From the above example, you can see that the compiler doesn’t know whether the code should compile until it sees how the user is using the code. In addition, where the class definition is and when it’s needed also depends on when and where the users use the templated class. All of these make it impossible for the compiler to compile templated class into object files ahead of time.

Since the compiler needs to do substitutions based on the use of templated class, it will do it while it’s in the user’s program, where the templated class is use, based on the implementation of the class referenced by #include. Therefore it needs to know all implementations from the header file, so we should not separate out the implementations into a .cpp file.

TL;DR: Always put your templated class implementations in the header file. Never compile a templated class into .o files. Always include the header file in the dependency list but never list it in the compile command.

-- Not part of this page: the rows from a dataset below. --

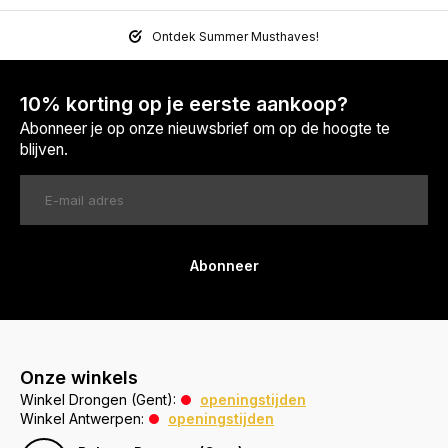
Ontdek Summer Musthaves!
10% korting op je eerste aankoop?
Abonneer je op onze nieuwsbrief om op de hoogte te
blijven.
Abonneer
Onze winkels
Winkel Drongen (Gent):
openingstijden
Winkel Antwerpen:
openingstijden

3 - Using Inner Class of Templated Class

template<typename T>
class Outer
{
private:
	// We don't need template<typename T> here. Inner will get it from Outer.
	struct Inner
	{
		T val; // Inner class will share outer class's template variable name
	};

public:
	T GetValue();
private:
	Inner GetInner(); // We are in class definition, so we can refer to the inner class without Inner<T>, though that will work just fine.

private:
	Inner mInner;
};

// The first template<typename T> tells the compiler that we need to use T as a type variable.
// Outer<T>::GetValue is the function name. Since Outer is templated, Outer<int>::GetValue is
// very different from Outer<double>::GetValue, so must include <T> after Outer.

template<typename T>
T Outer<T>::GetValue()
{
	return mInner.val;
}

// The typename in second line at the front of function signature tells the compiler Outer<T>::Inner
// is a class or struct name, not a static variable name and Outer<T>::Inner is the return type. Again,
// since Outer is templated, we must include <T> after Outer.

template<typename T>
typename Outer<T>::Inner Outer<T>::GetInner()
{
	return mInner;
}

Check Off: Templated Linked List

We have included a simplified version of a linked list of integers,LList, in resources. Your job is to template it and make it usable with any class, not just ints.

What you need to do:

Template the LList class. Include template < > tags wherever the class is mentioned. Since there is only one generic type - convention the name is T (instead of FirstType, SecondType).
Fix the inner classes Item. Item is setup to store an int variable.
Change approriate mentions of int to T. References to inner classes need to be changed as well - remember that they are now templated.
Copy the contents from llist.cpp into the bottom of llist.h, and fix these functions.
Make and run the program using make. It should produce the following output without valgrind errors:

Bulbasaur
Charmander
Squirtle
Articuno
Zapdos
Moltres

Tips for Completing the Lab

After you templated your code, where should the functions implementations go? Should they be in llist.cpp or llist.h?
If you would like to implement the constructor for an inner type like Item, you have to use the fully qualified name like this:

template <typename T>
LList<T>::Item::Item(const T& v, Item* p, Item* n)

Notice that you could simply say Item* p because by then you are already considered to be inside the Item class.

Checking off

To get checked off, show the result after running make to one of your CPs.